Calling SBI for 100 images...
SBI false positives rate: 0.0
The closest match was 0.4218774735927582 away.


### Results

Using 1000 randomly chosen images from the Getty library and testing the two image-matching systems with the original images as well as cropped, rotated, and horizontally flipped versions, we see that IRC overall returns matches 70% of the time and SBI returns matches 41% of the time. 

### IRC

IRC performs equally well for both original and horizontally flipped images, returning matches 93% of the time. It does not work at all (0%) for images rotated by 90 degrees and works relatively well for cropped images at 83%:

| Image type     | Rate of Matches |
| -------------- | -----------     |
| Original       | 97.6%           |
| Cropped        | 83.4%           |
| Rotated        | 0.0%            |
| Flipped        | 97.3%           |
| **Overall**      | **69.6%**           |

There was at least one false positive for the IRC test, for image 53289274-cropped.jpg which returned as asset attributed to a licensor called Media Bakery. The corresponding image was not found on its site.


### SBI

SBI performs very well at identifying matches for original images, returning correct results 99% of the time. However it performs poorly on all other manipulations, returning matches 1% of the time for cropped images, 2% for rotated images, and 60% for flipped images:


| Image type     | Rate of Matches |
| -------------- | -----------     |
| Original       | 99.4%           |
| Cropped        | 1.1%          |
| Rotated        | 2.1%           |
| Flipped        | 59.7%           |
| **Overall**      | **40.6%**           |  
  
    
       
       
         
## Analysis
    

If we assume that detecting rotations is not necessary (as publishers are unlikely to be able to use an image after a 90 degree rotation), then IRC's overall accuracy is closer to 93% and SBI's overall accuracy 55%. 
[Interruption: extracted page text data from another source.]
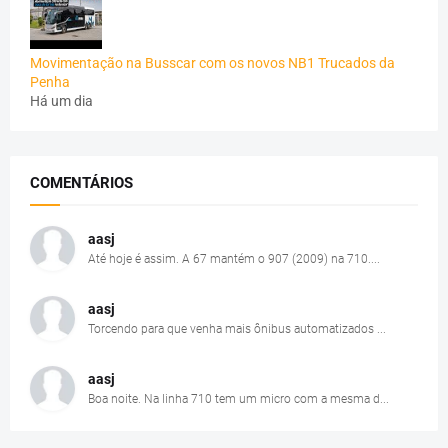
Movimentação na Busscar com os novos NB1 Trucados da
Penha
Há um dia
COMENTÁRIOS
aasj
Até hoje é assim. A 67 mantém o 907 (2009) na 710....
aasj
Torcendo para que venha mais ônibus automatizados ...
aasj
Boa noite. Na linha 710 tem um micro com a mesma d...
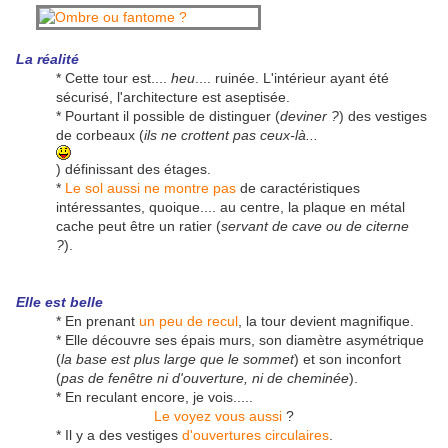
La réalité
* Cette tour est....
heu
.... ruinée. L'intérieur ayant été
sécurisé, l'architecture est aseptisée.
* Pourtant il possible de distinguer (
deviner ?
) des vestiges
de corbeaux (
ils ne crottent pas ceux-là...
) définissant des étages.
*
Le sol aussi ne montre pas
de caractéristiques
intéressantes, quoique.... au centre, la plaque en métal
cache peut être un ratier (
servant de cave ou de citerne
?
).
Elle est belle
* En prenant
un peu de recul
, la tour devient magnifique.
* Elle découvre ses épais murs, son diamètre asymétrique
(
la base est plus large que le sommet
) et son inconfort
(
pas de fenêtre ni d'ouverture, ni de cheminée
).
* En reculant encore, je vois.....
Le voyez vous aussi
?
* Il y a des vestiges
d'ouvertures circulaires
.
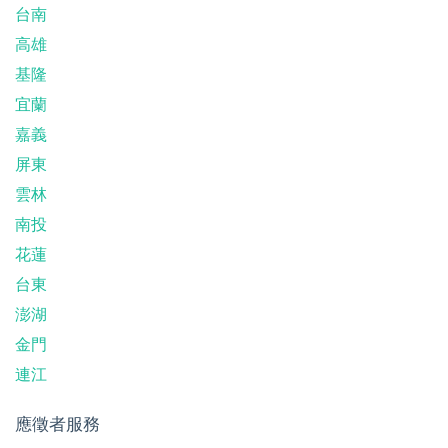
台南
高雄
基隆
宜蘭
嘉義
屏東
雲林
南投
花蓮
台東
澎湖
金門
連江
應徵者服務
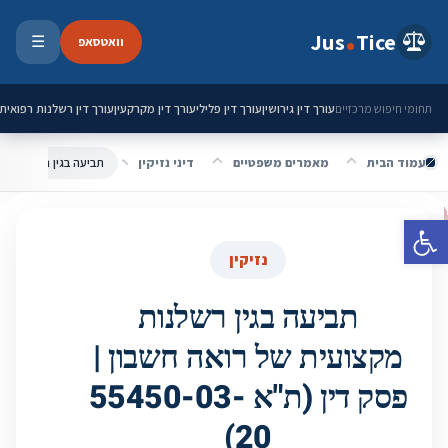
ילוג לתוכן
Jus
Tice
וואטסאפ
☰
פתיחת 
עורך דין גירושין
עורך דין פלילי
עורך דין מקרקעין
עורך דין רשלנות רפואית
תחומי חיפוש מרכזיים
עמוד הבית
מאמרים משפטיים
דיני נזיקין
פתח סרגל נגישות
נזיקין
תביעה בגין רשלנות
מקצועית של רואה חשבון |
פסק דין (ת"א 55450-03-
20)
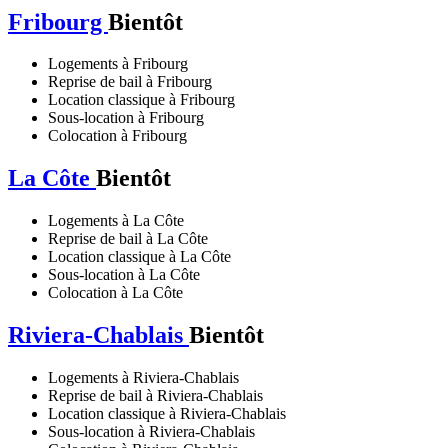
Fribourg
Bientôt
Logements à Fribourg
Reprise de bail à Fribourg
Location classique à Fribourg
Sous-location à Fribourg
Colocation à Fribourg
La Côte
Bientôt
Logements à La Côte
Reprise de bail à La Côte
Location classique à La Côte
Sous-location à La Côte
Colocation à La Côte
Riviera-Chablais
Bientôt
Logements à Riviera-Chablais
Reprise de bail à Riviera-Chablais
Location classique à Riviera-Chablais
Sous-location à Riviera-Chablais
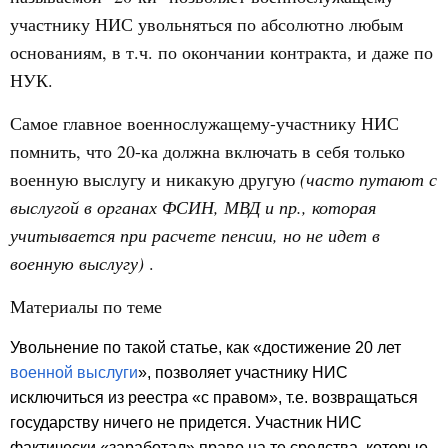
участнику НИС увольняться по абсолютно любым
основаниям, в т.ч. по окончании контракта, и даже по
НУК.
Самое главное военнослужащему-участнику НИС
помнить, что 20-ка должна включать в себя только
военную выслугу и никакую другую
(часто путают с
выслугой в органах ФСИН, МВД и пр., которая
учитывается при расчете пенсии, но не идет в
военную выслугу)
.
Материалы по теме
Увольнение по такой статье, как «достижение 20 лет
военной выслуги
», позволяет участнику НИС
исключиться из реестра «с правом», т.е. возвращаться
государству ничего не придется. Участник НИС
фактически «заработал» право на те средства, которые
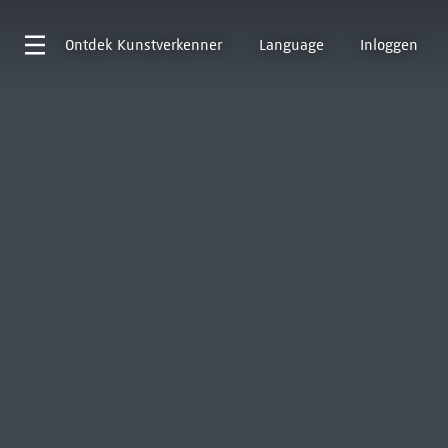
Ontdek
Kunstverkenner
Language
Inloggen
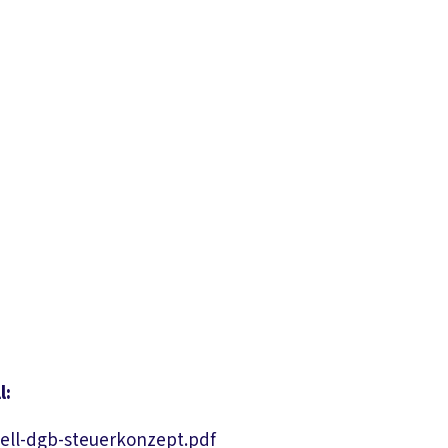
l:
Download PDF
ell-dgb-steuerkonzept.pdf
In terms of speed, IRC is slightly faster than SBI. Getting a match from SBI takes around 765ms per call (700ms to extract the fingerprint and 65ms to find a match) versus 607ms for IRC.

SBI performs slightly better than IRC in detecting original images, but this may be because we used watermarked images for testing. The SBI index uses watermarked images and the IRC index does not. Nonetheless, in order for SBI to be considered a candidate to replace IRC, it needs added functionality to support identification of horizontally flipped and cropped images.

When tested with a set of 100 non-Getty stock images, neither system returned false positive results. For SBI an exact match is an image returned that has a distance of <= .35. The closest distance of a result returned by SBI for a non-Getty image was .42.